Dutch recycling developer blends immiscible plastics for re-use

Mixed-plastics recycling developer Plastinum Polymer Technologies has opened a production line in the Netherlands with a capacity of 10,000 tonnes a year.

Plastinum claimed that, whereas many other recycling processes require waste to be sorted as they can only handle one type of plastic, its patented Blendymer mechanical process can handle mixtures of different polymers. It combines these into a solid amalgam which Plastinum calls Infinymer and describes as "a new thermoplastic material".

The new recycling plant is in Emmen, near Plastinum's R&D base, and was established with the support of the local municipality, which plans to supply it with mixed plastic household waste.

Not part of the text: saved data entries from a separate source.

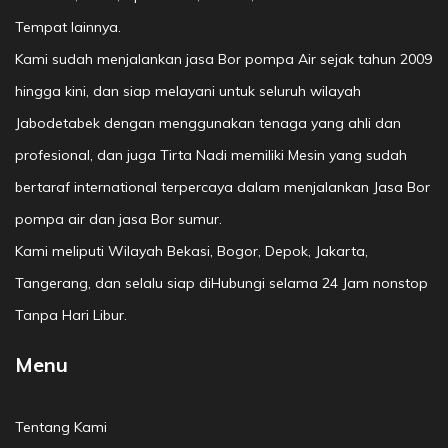
Tempat lainnya.
Kami sudah menjalankan jasa Bor pompa Air sejak tahun 2009
hingga kini, dan siap melayani untuk seluruh wilayah
Jabodetabek dengan menggunakan tenaga yang ahli dan
profesional, dan juga Tirta Nadi memiliki Mesin yang sudah
bertaraf international terpercaya dalam menjalankan Jasa Bor
pompa air dan jasa Bor sumur.
Kami meliputi Wilayah Bekasi, Bogor, Depok, Jakarta,
Tangerang, dan selalu siap diHubungi selama 24 Jam nonstop
Tanpa Hari Libur.
Menu
Tentang Kami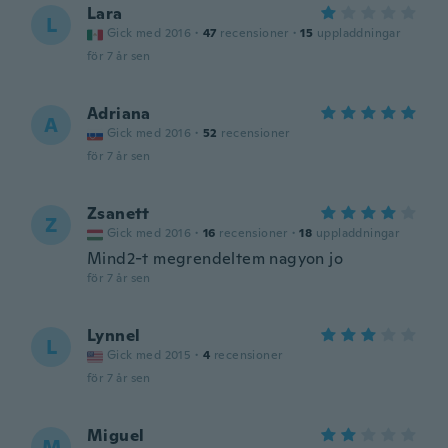
Lara
L
Gick med 2016
·
47
recensioner
·
15
uppladdningar
för 7 år sen
Adriana
A
Gick med 2016
·
52
recensioner
för 7 år sen
Zsanett
Z
Gick med 2016
·
16
recensioner
·
18
uppladdningar
Mind2-t megrendeltem nagyon jo
för 7 år sen
Lynnel
L
Gick med 2015
·
4
recensioner
för 7 år sen
Miguel
M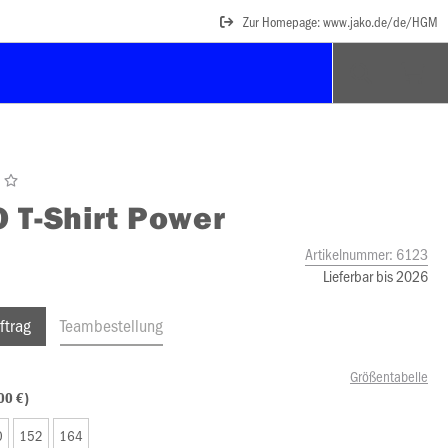
Zur Homepage: www.jako.de/de/HGM
O
T-Shirt Power
Artikelnummer:
6123
Lieferbar bis 2026
ftrag
Teambestellung
Größentabelle
00 €)
0
152
164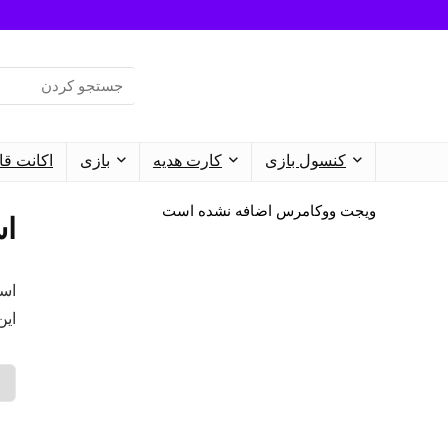
Search
for:
کنسول بازی
کارت هدیه
بازی‌
اکانت قا
ویجت ووکامرس اضافه نشده است
است
این ا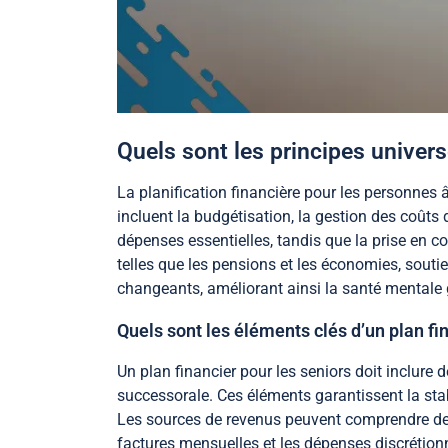
Quels sont les principes univers
La planification financière pour les personnes â
incluent la budgétisation, la gestion des coûts 
dépenses essentielles, tandis que la prise en co
telles que les pensions et les économies, soutie
changeants, améliorant ainsi la santé mentale g
Quels sont les éléments clés d’un plan fin
Un plan financier pour les seniors doit inclure 
successorale. Ces éléments garantissent la sta
Les sources de revenus peuvent comprendre des
factures mensuelles et les dépenses discrétion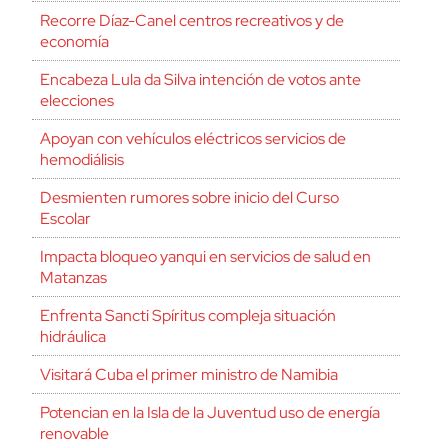
Recorre Díaz-Canel centros recreativos y de
economía
Encabeza Lula da Silva intención de votos ante
elecciones
Apoyan con vehículos eléctricos servicios de
hemodiálisis
Desmienten rumores sobre inicio del Curso
Escolar
Impacta bloqueo yanqui en servicios de salud en
Matanzas
Enfrenta Sancti Spíritus compleja situación
hidráulica
Visitará Cuba el primer ministro de Namibia
Potencian en la Isla de la Juventud uso de energía
renovable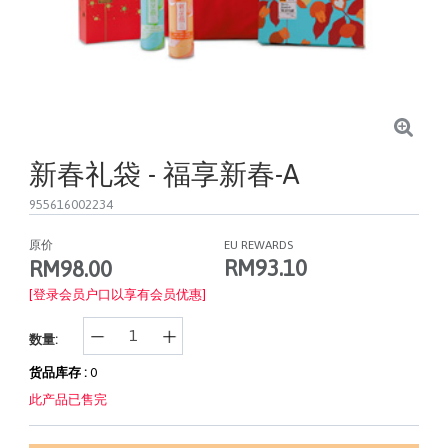
新春礼袋 - 福享新春-A
955616002234
原价
EU REWARDS
RM93.10
RM98.00
[登录会员户口以享有会员优惠]
数量:
货品库存 :
0
此产品已售完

The company said that its Infinymers have characteristics comparable to thermoplastics such as polypropylene, polyethylene and ABS polystyrene, and claimed they could be used as a pelletised replacements for virgin plastics.

It added that "Unlike existing recycled mixed-plastic products, Infinymers have good physical and chemical properties, are injection mould ready, and can often be processed at lower temperatures ."

Plastinum is not the only one able to recycle mixed polymers into composite materials, however. Rutgers University in New Jersey has also developed technology to blend normally immiscible polymers into "recycled structural composites".

Rutgers' technology has been licensed by US-based Axion International, which has won a contract from the US Army to build railway bridges from the material. Axion has already demonstrated a recycled plastic bridge carrying a 70t tank.